Your task:
Rewrite each of the rows below, replacing "Mietwagen" with "Leihwagen" and keeping every other word unchanged.

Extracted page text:

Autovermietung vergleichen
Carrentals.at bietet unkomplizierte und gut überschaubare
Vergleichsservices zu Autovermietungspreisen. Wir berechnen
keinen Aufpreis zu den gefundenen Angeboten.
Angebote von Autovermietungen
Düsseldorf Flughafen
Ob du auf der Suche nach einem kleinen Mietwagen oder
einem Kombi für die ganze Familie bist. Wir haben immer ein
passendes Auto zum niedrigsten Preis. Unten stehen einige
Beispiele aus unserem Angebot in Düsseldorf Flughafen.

Exercise answer:
Autovermietung vergleichen
Carrentals.at bietet unkomplizierte und gut überschaubare
Vergleichsservices zu Autovermietungspreisen. Wir berechnen
keinen Aufpreis zu den gefundenen Angeboten.
Angebote von Autovermietungen
Düsseldorf Flughafen
Ob du auf der Suche nach einem kleinen Leihwagen oder
einem Kombi für die ganze Familie bist. Wir haben immer ein
passendes Auto zum niedrigsten Preis. Unten stehen einige
Beispiele aus unserem Angebot in Düsseldorf Flughafen.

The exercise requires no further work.